Kaffeemacher|30. Mai
Fake-Siebe: Wir verstehen sie, aber sie lösen das falsche Problem
Problemstellung
- Viele Besitzer von günstigen Espressomaschinen (z.B. Delonghi Dedica, KitchenAid Design) haben Probleme mit der Crema oder dem Geschmack.
- Entweder: schöne Crema, aber schlechter Geschmack – oder kein Crema, aber akzeptabler Geschmack.
- Frische des Kaffees: 2–3 Wochen nach der Röstung ideal, maximal 4 Monate. Frische zeigt sich in einer stabilen Crema.
- Mahlgrad: Kein universeller Espresso-Mahlgrad – er muss auf die Kombination von Mühle und Maschine abgestimmt sein.
- Vorgemahlener Kaffee hat fast immer den falschen Mahlgrad und altert schneller, sodass er nicht genug Widerstand im Kaffeekuchen aufbaut.
- Diese Siebe erzeugen künstlich Druck und Crema, indem sie einen Engpass nach der Extraktion schaffen (zweite Wand mit Mini-Loch).
- Die entstehende Crema ist sprudelig und luftig – nicht die feine, dichte Crema aus frischem Kaffee.
- Sie kaschieren die eigentlichen Probleme: falscher Mahlgrad oder alter Kaffee.

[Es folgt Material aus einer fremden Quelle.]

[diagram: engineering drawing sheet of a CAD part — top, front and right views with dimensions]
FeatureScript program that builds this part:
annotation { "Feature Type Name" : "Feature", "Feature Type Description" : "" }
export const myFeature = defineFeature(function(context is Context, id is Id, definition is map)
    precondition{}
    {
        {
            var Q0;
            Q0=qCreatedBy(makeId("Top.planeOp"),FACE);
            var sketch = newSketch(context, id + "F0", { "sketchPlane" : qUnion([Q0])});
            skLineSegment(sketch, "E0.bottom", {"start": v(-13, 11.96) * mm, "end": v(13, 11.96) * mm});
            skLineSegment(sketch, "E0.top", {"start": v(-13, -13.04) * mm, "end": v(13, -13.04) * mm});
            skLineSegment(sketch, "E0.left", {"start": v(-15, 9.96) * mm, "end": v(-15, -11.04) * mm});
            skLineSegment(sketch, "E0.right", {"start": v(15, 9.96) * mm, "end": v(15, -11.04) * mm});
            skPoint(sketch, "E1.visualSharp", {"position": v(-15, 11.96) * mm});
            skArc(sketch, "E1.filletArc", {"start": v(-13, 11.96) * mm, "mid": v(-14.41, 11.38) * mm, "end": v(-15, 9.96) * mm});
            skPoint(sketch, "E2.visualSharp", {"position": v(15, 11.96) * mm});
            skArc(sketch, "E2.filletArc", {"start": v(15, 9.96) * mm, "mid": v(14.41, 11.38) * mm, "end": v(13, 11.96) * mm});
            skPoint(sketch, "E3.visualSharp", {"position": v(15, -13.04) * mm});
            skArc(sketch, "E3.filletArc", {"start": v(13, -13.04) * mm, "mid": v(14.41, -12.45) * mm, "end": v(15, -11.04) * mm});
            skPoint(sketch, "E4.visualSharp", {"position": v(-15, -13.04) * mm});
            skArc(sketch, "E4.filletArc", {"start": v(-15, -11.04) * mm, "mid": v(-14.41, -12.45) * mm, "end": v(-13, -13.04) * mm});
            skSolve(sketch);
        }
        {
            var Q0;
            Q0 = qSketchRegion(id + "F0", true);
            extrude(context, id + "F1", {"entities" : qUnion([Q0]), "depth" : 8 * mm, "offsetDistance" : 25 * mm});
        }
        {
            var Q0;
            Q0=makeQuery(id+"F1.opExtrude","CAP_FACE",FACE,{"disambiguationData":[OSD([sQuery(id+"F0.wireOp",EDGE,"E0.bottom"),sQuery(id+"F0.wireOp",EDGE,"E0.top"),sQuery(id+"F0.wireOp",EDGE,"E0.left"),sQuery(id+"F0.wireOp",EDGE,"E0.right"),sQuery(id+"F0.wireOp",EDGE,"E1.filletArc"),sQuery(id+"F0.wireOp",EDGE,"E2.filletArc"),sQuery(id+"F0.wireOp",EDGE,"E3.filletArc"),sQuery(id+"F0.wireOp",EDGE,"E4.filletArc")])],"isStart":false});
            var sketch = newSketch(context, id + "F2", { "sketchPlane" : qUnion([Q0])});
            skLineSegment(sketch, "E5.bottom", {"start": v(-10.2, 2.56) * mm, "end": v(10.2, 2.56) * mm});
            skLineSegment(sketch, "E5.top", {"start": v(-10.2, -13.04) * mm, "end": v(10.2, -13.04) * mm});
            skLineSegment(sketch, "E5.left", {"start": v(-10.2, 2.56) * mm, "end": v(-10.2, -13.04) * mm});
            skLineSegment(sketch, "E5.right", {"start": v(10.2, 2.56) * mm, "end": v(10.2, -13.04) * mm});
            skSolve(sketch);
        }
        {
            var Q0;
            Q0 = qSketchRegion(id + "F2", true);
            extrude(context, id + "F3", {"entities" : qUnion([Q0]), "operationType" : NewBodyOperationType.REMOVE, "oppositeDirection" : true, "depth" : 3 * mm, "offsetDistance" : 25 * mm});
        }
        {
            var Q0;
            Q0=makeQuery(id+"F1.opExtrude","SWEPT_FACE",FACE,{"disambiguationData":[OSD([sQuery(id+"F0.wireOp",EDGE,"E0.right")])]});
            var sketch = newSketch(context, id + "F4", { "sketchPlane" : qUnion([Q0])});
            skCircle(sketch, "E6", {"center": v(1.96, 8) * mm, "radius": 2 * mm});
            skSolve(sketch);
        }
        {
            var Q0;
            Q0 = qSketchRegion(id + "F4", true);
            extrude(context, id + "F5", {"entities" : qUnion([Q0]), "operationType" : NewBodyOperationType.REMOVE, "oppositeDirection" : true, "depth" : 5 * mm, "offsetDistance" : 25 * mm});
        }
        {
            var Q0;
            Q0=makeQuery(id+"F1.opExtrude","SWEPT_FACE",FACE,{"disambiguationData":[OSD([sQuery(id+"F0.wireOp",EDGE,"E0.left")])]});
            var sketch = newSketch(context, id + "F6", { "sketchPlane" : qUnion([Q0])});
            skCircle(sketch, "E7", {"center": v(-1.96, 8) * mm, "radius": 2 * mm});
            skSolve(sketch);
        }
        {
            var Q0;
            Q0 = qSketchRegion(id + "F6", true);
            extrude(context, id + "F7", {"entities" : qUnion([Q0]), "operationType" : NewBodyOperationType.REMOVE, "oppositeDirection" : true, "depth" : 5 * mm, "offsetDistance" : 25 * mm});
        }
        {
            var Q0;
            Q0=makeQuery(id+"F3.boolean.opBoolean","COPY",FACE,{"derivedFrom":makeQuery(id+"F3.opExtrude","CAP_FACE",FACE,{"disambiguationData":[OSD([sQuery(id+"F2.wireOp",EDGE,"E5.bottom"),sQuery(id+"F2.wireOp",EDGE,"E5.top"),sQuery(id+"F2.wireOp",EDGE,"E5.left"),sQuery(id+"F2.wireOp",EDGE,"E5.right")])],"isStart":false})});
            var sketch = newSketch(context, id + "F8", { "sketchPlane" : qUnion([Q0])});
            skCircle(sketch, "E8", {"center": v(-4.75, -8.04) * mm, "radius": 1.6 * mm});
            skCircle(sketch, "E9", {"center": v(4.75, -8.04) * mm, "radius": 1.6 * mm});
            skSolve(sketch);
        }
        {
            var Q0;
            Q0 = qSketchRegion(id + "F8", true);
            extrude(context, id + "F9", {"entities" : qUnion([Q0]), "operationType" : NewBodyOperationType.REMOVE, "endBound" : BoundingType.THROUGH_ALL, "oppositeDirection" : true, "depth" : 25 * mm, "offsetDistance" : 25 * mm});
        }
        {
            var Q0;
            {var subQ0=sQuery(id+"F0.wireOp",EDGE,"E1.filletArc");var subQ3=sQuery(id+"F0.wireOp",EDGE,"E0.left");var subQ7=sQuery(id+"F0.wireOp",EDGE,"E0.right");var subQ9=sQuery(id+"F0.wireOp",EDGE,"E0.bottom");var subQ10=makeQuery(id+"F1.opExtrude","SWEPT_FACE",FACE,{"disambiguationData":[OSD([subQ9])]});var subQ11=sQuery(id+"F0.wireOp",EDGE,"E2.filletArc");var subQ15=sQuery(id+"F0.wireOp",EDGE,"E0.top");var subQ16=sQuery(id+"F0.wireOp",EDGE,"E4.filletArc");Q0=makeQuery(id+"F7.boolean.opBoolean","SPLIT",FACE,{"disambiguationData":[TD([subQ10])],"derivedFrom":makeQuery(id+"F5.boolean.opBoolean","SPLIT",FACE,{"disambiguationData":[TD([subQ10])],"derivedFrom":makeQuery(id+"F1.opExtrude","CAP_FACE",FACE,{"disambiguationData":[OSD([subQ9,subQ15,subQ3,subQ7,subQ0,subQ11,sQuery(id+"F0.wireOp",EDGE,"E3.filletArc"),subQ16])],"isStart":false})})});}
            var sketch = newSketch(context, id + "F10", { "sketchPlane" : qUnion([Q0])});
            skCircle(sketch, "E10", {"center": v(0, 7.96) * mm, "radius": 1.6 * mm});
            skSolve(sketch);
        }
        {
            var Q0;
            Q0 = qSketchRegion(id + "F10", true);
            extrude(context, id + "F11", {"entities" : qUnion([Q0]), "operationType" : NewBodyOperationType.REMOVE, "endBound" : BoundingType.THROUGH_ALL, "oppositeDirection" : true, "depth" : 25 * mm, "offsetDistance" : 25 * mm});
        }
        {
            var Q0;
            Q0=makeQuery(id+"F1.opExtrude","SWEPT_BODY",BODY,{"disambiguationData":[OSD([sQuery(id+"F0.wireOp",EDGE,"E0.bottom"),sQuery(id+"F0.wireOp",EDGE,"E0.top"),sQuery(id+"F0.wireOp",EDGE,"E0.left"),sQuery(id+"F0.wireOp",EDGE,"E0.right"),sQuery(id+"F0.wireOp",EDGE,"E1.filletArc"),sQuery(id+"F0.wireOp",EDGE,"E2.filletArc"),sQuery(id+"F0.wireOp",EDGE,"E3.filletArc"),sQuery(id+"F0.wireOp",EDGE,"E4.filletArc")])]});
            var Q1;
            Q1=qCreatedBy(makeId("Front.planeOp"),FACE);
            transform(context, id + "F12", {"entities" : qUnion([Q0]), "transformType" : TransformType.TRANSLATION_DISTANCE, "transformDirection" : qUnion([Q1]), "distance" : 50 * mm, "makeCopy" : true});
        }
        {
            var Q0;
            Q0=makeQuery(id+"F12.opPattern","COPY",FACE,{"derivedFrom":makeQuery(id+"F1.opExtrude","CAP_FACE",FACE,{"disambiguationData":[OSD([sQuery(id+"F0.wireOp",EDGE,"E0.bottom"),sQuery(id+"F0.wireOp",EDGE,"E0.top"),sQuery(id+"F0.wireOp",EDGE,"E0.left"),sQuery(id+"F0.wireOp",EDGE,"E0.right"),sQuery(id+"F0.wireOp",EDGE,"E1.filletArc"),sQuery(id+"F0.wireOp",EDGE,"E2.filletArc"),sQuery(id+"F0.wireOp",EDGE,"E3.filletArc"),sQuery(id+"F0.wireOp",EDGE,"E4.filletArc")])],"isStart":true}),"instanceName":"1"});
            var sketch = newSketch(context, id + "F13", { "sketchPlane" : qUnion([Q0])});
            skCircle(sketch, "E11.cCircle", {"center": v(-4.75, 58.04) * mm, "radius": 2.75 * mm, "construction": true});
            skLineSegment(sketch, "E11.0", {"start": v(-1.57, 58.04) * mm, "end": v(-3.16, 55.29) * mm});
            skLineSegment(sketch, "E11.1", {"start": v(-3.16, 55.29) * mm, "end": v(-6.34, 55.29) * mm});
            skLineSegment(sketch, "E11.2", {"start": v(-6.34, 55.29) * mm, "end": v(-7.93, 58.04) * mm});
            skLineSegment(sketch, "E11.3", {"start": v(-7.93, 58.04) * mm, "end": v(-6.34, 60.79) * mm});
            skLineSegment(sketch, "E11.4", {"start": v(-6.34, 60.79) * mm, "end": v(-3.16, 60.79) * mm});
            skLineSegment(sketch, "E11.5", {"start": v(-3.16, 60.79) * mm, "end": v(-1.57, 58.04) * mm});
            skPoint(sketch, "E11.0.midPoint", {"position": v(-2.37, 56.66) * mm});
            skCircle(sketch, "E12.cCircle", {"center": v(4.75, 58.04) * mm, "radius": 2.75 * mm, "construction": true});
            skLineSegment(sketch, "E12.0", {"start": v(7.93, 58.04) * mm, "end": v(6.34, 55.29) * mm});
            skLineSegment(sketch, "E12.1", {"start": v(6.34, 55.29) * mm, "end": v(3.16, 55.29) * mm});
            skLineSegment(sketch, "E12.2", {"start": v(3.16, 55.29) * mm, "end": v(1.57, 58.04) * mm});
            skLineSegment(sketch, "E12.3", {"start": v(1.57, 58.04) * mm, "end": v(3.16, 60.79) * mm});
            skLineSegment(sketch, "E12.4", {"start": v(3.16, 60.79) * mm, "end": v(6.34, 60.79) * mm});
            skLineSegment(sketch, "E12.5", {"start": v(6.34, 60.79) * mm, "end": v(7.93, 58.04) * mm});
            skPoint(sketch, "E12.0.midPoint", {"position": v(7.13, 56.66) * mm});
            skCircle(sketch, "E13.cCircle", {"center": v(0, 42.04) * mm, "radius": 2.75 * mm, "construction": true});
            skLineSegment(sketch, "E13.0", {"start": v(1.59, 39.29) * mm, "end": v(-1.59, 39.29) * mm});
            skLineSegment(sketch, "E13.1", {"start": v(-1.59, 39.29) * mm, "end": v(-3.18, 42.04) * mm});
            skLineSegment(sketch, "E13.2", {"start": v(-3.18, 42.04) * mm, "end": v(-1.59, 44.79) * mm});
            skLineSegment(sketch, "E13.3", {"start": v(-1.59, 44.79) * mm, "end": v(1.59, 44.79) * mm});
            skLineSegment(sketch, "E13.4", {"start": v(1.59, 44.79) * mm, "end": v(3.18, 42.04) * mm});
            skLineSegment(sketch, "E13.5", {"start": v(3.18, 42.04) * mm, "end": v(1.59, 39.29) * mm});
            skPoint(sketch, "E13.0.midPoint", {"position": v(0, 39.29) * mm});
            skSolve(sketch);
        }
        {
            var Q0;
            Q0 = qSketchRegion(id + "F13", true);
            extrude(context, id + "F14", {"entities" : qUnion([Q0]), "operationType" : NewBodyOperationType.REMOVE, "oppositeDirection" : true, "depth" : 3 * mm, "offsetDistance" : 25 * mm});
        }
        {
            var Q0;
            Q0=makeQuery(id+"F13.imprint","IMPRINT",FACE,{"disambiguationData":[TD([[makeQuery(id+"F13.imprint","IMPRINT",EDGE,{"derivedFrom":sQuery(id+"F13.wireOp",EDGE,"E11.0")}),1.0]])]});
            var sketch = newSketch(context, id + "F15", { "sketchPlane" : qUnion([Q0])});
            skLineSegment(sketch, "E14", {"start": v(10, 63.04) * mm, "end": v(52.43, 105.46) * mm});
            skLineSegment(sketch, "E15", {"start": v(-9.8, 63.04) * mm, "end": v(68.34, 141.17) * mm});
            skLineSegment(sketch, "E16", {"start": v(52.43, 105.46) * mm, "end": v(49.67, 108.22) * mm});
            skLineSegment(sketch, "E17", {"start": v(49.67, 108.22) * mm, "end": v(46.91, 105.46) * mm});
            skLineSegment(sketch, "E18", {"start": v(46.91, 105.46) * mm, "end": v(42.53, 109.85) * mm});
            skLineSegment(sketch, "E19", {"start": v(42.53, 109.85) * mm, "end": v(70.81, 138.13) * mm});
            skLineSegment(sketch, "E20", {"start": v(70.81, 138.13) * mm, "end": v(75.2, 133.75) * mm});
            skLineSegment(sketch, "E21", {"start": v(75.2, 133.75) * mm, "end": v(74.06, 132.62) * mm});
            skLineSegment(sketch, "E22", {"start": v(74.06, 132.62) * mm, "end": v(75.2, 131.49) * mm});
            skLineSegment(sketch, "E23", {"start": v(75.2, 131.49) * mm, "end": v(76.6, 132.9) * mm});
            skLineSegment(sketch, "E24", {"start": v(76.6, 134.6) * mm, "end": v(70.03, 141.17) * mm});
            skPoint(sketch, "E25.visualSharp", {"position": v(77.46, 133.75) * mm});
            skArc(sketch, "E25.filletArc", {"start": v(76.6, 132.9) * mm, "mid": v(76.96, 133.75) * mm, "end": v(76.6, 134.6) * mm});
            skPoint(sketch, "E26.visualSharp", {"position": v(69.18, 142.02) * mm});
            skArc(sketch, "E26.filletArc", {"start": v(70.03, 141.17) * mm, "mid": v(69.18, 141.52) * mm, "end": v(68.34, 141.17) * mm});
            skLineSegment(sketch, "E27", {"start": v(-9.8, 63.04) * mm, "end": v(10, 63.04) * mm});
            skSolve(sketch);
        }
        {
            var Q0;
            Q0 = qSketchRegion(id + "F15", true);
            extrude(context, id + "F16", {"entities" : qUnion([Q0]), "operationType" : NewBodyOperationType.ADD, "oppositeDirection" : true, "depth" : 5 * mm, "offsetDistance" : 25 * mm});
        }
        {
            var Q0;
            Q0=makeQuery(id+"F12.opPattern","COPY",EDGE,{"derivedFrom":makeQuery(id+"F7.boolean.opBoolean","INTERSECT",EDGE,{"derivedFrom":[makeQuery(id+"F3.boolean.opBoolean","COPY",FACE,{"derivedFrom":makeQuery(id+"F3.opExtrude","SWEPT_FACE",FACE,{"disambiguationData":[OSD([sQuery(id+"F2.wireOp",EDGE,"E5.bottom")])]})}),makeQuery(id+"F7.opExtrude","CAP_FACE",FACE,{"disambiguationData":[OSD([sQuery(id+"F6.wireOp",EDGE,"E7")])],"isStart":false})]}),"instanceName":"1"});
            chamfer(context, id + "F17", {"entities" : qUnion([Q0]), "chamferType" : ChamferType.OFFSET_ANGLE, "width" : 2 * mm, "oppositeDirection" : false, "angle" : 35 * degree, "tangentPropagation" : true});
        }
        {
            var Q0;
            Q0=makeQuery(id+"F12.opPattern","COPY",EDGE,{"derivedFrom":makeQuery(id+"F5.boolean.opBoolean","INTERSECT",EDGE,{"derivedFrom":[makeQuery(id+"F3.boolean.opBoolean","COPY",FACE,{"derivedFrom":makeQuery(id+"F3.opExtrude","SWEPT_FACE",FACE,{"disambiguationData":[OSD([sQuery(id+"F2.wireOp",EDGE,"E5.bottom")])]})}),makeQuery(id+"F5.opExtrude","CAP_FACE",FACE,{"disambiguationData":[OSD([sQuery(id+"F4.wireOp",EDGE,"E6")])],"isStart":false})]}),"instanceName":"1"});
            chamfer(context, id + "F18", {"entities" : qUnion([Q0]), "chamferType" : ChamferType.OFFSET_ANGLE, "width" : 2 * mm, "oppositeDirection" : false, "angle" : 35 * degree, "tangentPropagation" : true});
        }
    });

- Ohne das Drucksieb gibt es keine künstliche Crema mehr.
- Vorgemahlener oder alter Kaffee läuft dann extrem schnell durch („pletschert“).
- Selbst frisch gemahlener Kaffee kann Probleme machen, wenn die Mühle nicht fein genug mahlen kann.
- Schritt 1: Wechsel zu einem einwandigen Sieb (z.B. spezieller Siebträger für die Dedica).
- Schritt 2: Eine gute Mühle kaufen – auch eine solide Handmühle reicht, um fein genug zu mahlen.
- Schritt 3: Frischen Kaffee verwenden und den Mahlgrad individuell anpassen.
- Crema ist kein Qualitätsmerkmal, sondern ein Zeichen für Frische und passenden Mahlgrad.
- Der größte Qualitätssprung kommt vom frischen Mahlen und dem richtigen Mahlgrad – nicht von der Maschine.